__Text section__
%%

Ready to set up a home studio and start recording your music? A digital audio interface is a good place to begin building your rig. If you’ve already got a computer, one of these boxes will let you connect instruments and microphones via a USB port, and start capturing audio and MIDI into recording software (which typically comes bundled with the audio interface). In professional recording studios, you’re likely to find interfaces costing multiple thousands of dollars, but you don’t need to shell out big bucks on your home studio’s very first audio interface. Here are a few of our favorite options under $100, $200 and $300.
Best Audio Interface Under $100: PreSonus AudioBox 96
Unlike many audio interfaces in its super-affordable price range, the PreSonus AudioBox 96 gives you not one but two XLR mic preamps. That means you can record two mics simultaneously to separate tracks — great for capturing a stereo pair of microphones, or for recording a podcast with a host and a guest. The AudioBox 96 also has 5-pin MIDI input and output jacks, so you can plug in any MIDI keyboard or pad controller and record MIDI along with audio.
Along with the AudioBox USB 96, PreSonus includes a free download of their Studio One 3 Artist DAW software, plus their “Studiomagic” plug-in suite, ready to install on your Mac or PC. The AudioBox has been a home-studio standby for ages, and PreSonus relaunched this model in 2017, adding 96 kHz A/D converters for recording at high-resolution sample rates. If your budget is $100, this USB-powered interface certainly gives you plenty of bang for your buck.
Best Audio Interface Under $200: Roland UA-S10 Super UA
Sub-$200 interfaces just don’t get any slicker than the Roland UA-S10 Super UA USB audio interface. Crafted from all metal with a main tabletop unit plus a breakout box housing two XLR mic preamp inputs and two XLR line outputs, the Super UA has an OLED-ringed volume knob/jog dial for setting input gain and monitor levels.
In addition to the 2 mic preamps, you also get 2 line inputs, and a total of 4 line outputs — great for feeding two pairs of stereo monitors or connecting outboard gear. That’s in addition to two dedicated headphone outs. And when it’s time to go mobile, you can leave the breakout box at home and take the Super UA’s main tabletop unit in your bag.

%%

__What to do__
1 > Answer these questions about the audio interface guide:
(a) How many XLR mic preamps does the PreSonus AudioBox 96 have?
(b) In what year did PreSonus relaunch the AudioBox model?
(c) How many line outputs does the Roland UA-S10 Super UA have in total?
2 > Proceed with the audio interface guide from its last sentence.
The data has no part in these tasks.

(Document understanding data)

%%

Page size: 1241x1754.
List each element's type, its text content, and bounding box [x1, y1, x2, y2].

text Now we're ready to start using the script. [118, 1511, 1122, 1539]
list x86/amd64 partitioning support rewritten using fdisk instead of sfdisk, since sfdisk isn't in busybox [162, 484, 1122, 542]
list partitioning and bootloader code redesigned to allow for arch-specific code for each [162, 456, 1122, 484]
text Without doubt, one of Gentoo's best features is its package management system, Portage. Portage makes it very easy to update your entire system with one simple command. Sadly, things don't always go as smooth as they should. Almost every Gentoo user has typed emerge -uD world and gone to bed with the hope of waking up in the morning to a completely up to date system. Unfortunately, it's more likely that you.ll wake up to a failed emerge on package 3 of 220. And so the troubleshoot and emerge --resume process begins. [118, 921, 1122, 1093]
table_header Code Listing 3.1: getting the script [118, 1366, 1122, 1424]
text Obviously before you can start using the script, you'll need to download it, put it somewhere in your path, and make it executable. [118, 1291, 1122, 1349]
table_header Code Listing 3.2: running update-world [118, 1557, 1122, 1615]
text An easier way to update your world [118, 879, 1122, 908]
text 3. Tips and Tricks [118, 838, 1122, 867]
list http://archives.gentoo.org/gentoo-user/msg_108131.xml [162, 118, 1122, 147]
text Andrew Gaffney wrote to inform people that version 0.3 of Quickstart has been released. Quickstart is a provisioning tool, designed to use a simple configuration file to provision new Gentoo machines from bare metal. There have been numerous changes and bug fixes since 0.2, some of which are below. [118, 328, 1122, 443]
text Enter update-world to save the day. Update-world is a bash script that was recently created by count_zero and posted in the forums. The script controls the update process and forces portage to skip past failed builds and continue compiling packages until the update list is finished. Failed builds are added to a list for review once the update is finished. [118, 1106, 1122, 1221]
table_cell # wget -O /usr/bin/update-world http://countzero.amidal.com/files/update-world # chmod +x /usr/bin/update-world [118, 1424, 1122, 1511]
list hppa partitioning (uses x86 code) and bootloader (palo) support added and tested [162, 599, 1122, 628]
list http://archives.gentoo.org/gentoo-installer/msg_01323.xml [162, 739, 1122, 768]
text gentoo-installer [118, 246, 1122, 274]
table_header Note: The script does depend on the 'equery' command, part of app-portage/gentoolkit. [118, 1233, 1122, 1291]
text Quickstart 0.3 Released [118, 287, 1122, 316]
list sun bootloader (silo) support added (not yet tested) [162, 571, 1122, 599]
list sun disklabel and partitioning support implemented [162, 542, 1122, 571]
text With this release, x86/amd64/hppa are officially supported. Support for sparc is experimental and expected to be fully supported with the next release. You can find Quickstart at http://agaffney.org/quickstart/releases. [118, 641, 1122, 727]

%%

__Answers to the tasks__
1 >
(a) Two.
(b) 2017.
(c) Four.

2 >
More than just a pretty face, the Roland Super UA offers audiophile-worthy playback resolution, with support for both 192 kHz/32-bit floating point PCM playback, and 2.8 MHz/1-bit DSD (Direct Stream Digital) — an esoteric format that’s used in SACD (Super Audio Compact Discs). Suffice it to say that the Super UA lets you hear your DAW’s 32-bit audio engine in great detail, and it delivers a whole lot for under $200!
Best Audio Interface Under $300: Audient iD14
Sure, you could get a $300 USB audio interface with more channels of I/O than the Audient iD14, but if you’re after quality, not quantity, this desktop interface is a fantastic choice. The Audient iD14 gives you two Class A mic preamp channels with 66 dB of clean gain and individually switchable phantom power, and Burr-Brown AD/DA converters to help you capture and reproduce an accurate picture of whatever you’re recording. Channel 1 also has a dedicated JFET DI input right on the front panel — perfect for plugging in your guitar as you sit at your studio desk. And if you really need more inputs, on the back of the iD14 you’ll find an 8-channel ADAT optical input, so you can add an outboard mic preamp (or eight) and expand your studio.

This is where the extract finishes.